Model accuracy: 100.0000%


{'w1': array([[ 1.98194352, -0.12378465,  0.50326089, -2.6868536 ],
        [ 1.00824945, -1.9558207 ,  0.46871953, -2.70933873]]),
 'w2': array([[ 3.41530518],
        [-2.02150548],
        [ 0.80051604],
        [-6.22452884]]),
 'b1': array([[-1.47613161,  0.38762502,  0.0556036 ,  3.68536558]]),
 'b2': 0.06367765912859673}

In [172]:
LogModel(X, Y, X, Y, layer_size=3, learning_rate=0.1, iterations=2000)

Model accuracy: 100.0000%


{'w1': array([[ 4.23705331, -1.08432874, -1.54101761],
        [-0.27528058, -2.08697021, -3.15791841]]),
 'w2': array([[ 4.16664998],
        [-3.2545004 ],
        [-5.09427344]]),
 'b1': array([[-1.13777686,  1.68157315,  2.93043352]]),
 'b2': -0.4855775069815068}

In [173]:
LogModel(X, Y, X, Y, layer_size=2, learning_rate=0.1, iterations=2000)

Model accuracy: 100.0000%


{'w1': array([[ 3.08380884,  2.71167838],
        [ 3.47127936, -0.84037907]]),
 'w2': array([[7.71495827],
        [1.2629936 ]]),
 'b1': array([[-4.64059546,  0.01523817]]),
 'b2': -5.467249181643752}

In [174]:
LogModel(X, Y, X, Y, layer_size=1, learning_rate=0.1, iterations=2000)

Model accuracy: 100.0000%


{'w1': array([[-3.09408517],
        [-3.0967422 ]]),
 'w2': array([[-7.14181602]]),
 'b1': array([[4.2203554]]),
 'b2': 2.648310522930351}

The network with 1 hidden layer does well on this problem for any number of hidden nodes.
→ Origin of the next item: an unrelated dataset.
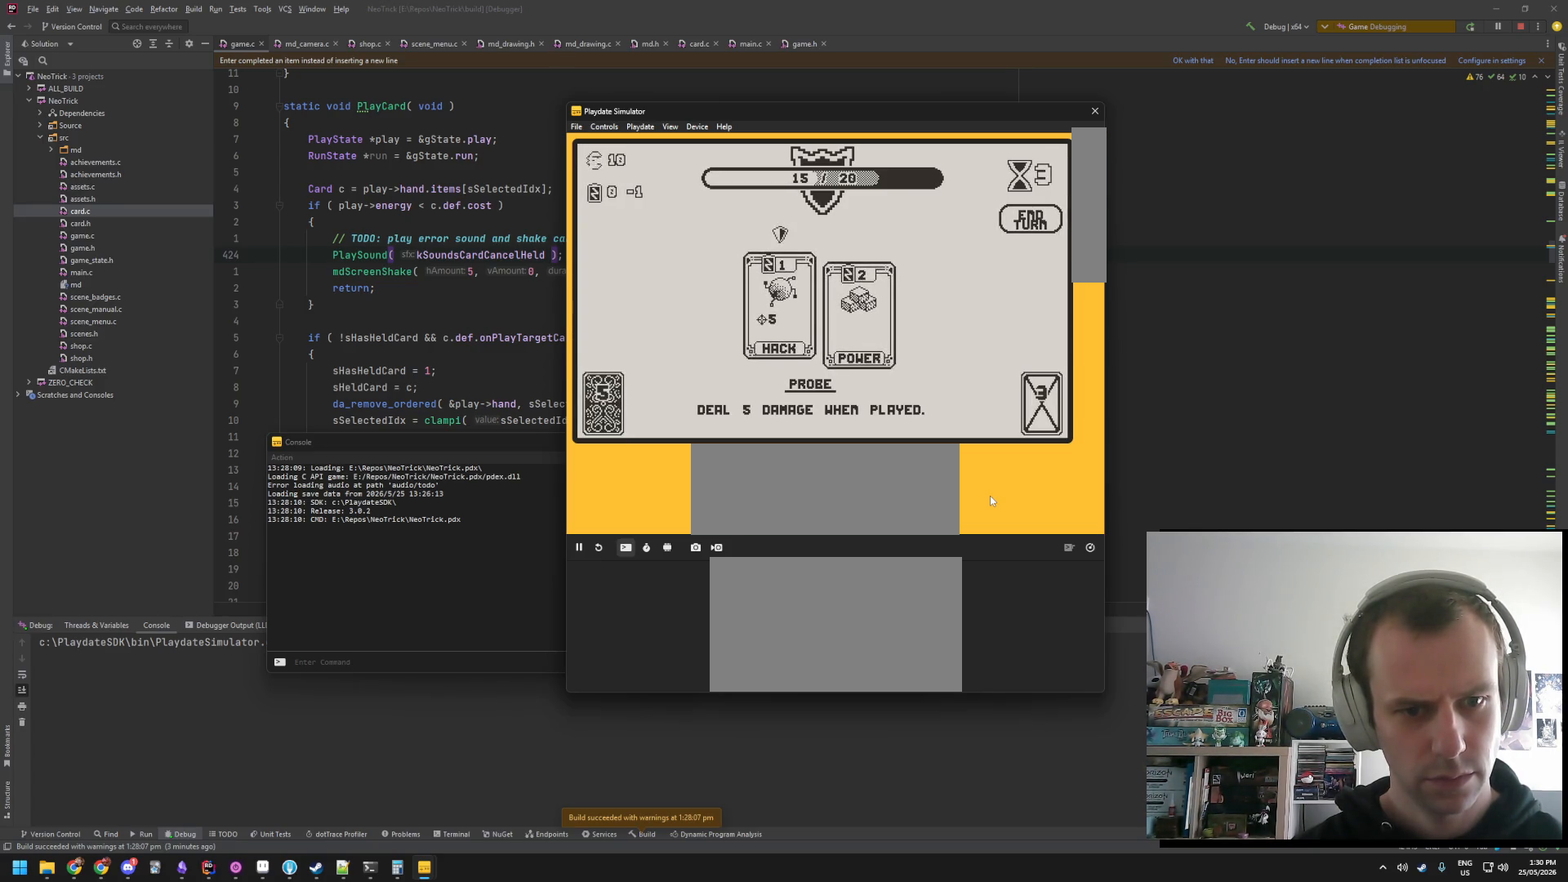
{"buttons": [], "events": []}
## Train a NN on a large dataset

Note: The data in this problem comes from an interview problem where the meaning of the variables and the output is unknown.

In [175]:
from sklearn.model_selection import train_test_split
from sklearn.preprocessing import StandardScaler
import pandas as pd

In [176]:
train_location = '/Users/connorodell/Documents/Data_Science/learning/exercise_03_train.csv'

train_df = pd.read_csv(train_location)

In [177]:
# Clean data. Details can be found in other notebook
train_df = train_df.dropna()

# Correct days so that all are spelled out
train_df['x35'] = train_df['x35'].map(lambda x: 'wednesday' if x=='wed' else 'thursday' if (x=='thur' or x=='thurday') else 'friday' if x=='fri' else x)
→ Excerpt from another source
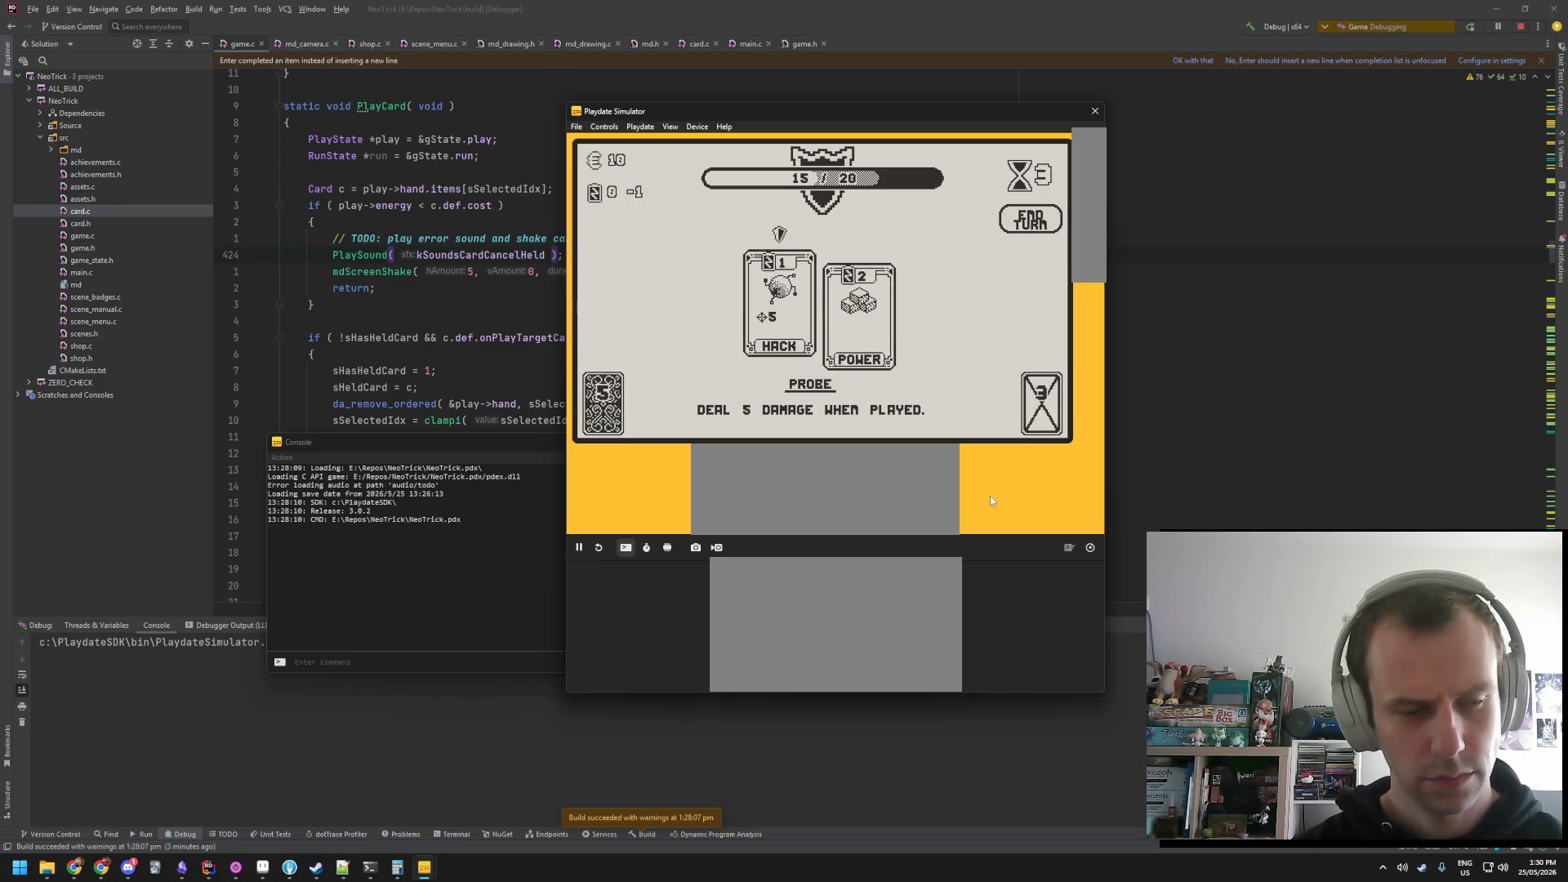
{"buttons": [], "events": []}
# Correct sept. to Sept and Dev to Dec in column x68
train_df['x68'] = train_df['x68'].map(lambda x: 'Jan' if x=='January' else 'Sept' if x=='sept.' else 'Dec' if x=='Dev' else x)

# Transform columns x34, x35, x68, and x93 to dummy variables
train_df = pd.get_dummies(train_df, columns=['x34', 'x35', 'x68', 'x93'])
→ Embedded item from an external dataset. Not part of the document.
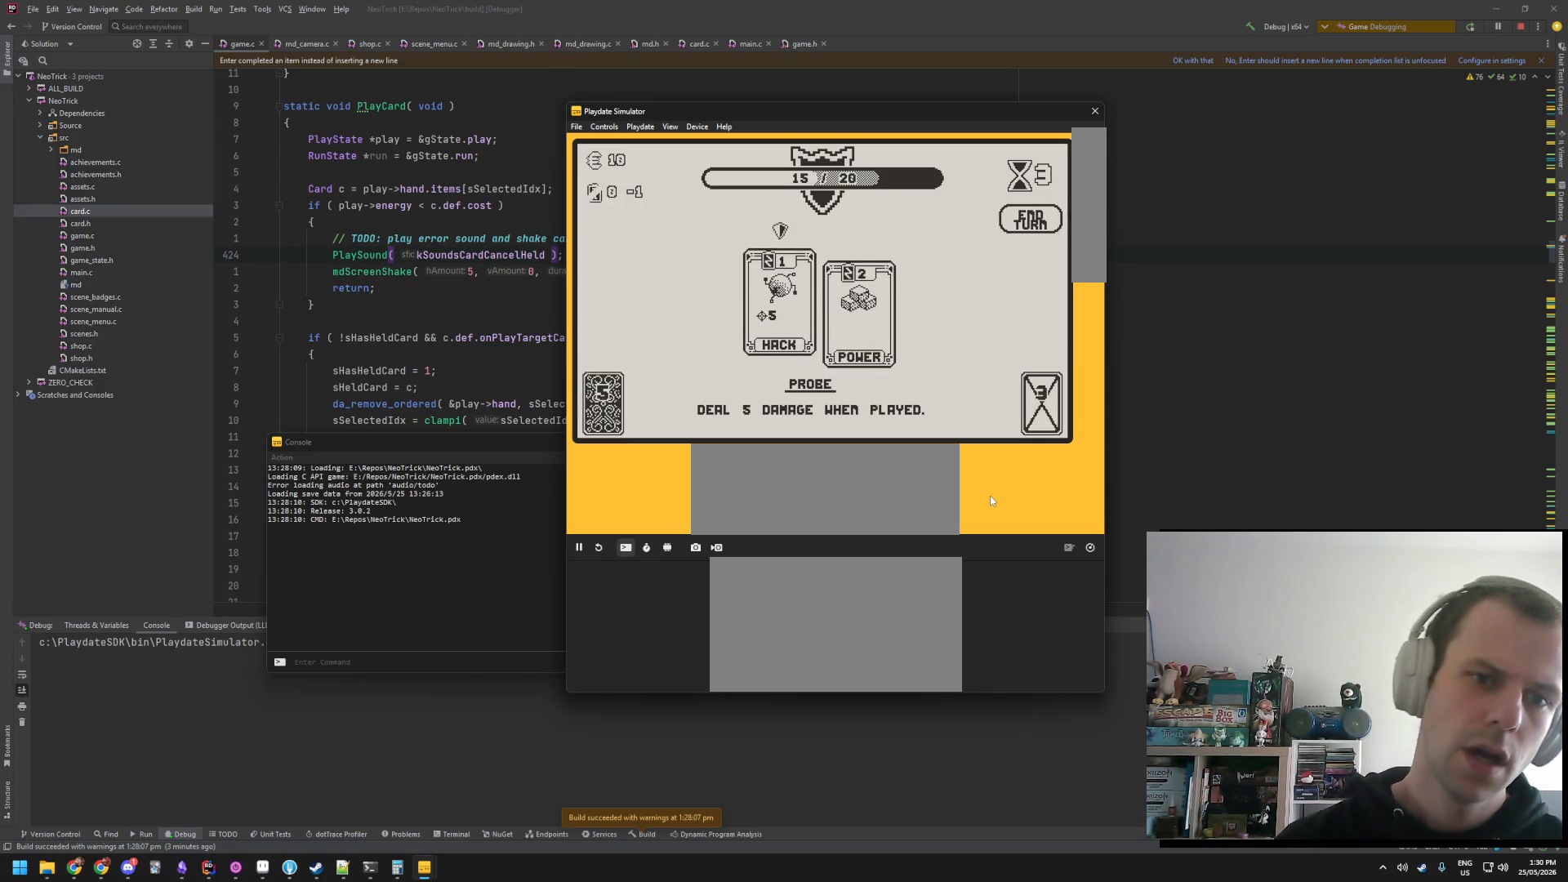
{"buttons": [], "events": [[250, "A", "down"], [383, "A", "up"]]}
# Transform columns x41 and x45 to floats
train_df['x41'] = train_df['x41'].map(lambda x: x.lstrip('$'))
train_df['x41'] = pd.to_numeric(train_df['x41'])

train_df['x45'] = train_df['x45'].map(lambda x: x.rstrip('%'))
train_df['x45'] = pd.to_numeric(train_df['x45'])

In [178]:
# split data into train/test sets
X_train, X_test, Y_train, Y_test = train_test_split(train_df.drop('y', axis=1), train_df['y'], test_size=0.2, random_state=42)

# scale data using the standard scaler in sklearn
scaler = StandardScaler()

X_train = scaler.fit_transform(X_train)
X_test = scaler.fit_transform(X_test)

# Get numpy columns for Y
Y_train = Y_train.values.reshape(len(Y_train),1)
Y_test = Y_test.values.reshape(len(Y_test),1)

In [179]:
# run new model
# note that samples are in rows of train_df, so the transposes are fed into the models
params = LogModel(X_train.T, Y_train.T, X_test.T, Y_test.T, layer_size=3, learning_rate=0.1, iterations=10)

  


Model accuracy: 79.6837%


Notes:

* The current neural network framework with the sigmoid activation functions does not perform well on the large train_df dataset. It may improve with more iterations, but the time required for each iteration with the current framework is large.
* It will be interesting to see how improved versions of a neural network with tanh or ReLU activation functions perform.
* The amount of time required to train the network is large, probably due to multiplication of large matrices.
* We get an overflow warning from the np.exp function when the number of nodes in the hidden layer is increased.

In [180]:
params = LogModel(X_train.T, Y_train.T, X_test.T, Y_test.T, layer_size=60, learning_rate=0.1, iterations=10)

  


Model accuracy: 79.6837%


Note: Increasing the number of nodes in the hidden layer doesn't seem to have any effect on accuracy but greatly increases the time required to train the network.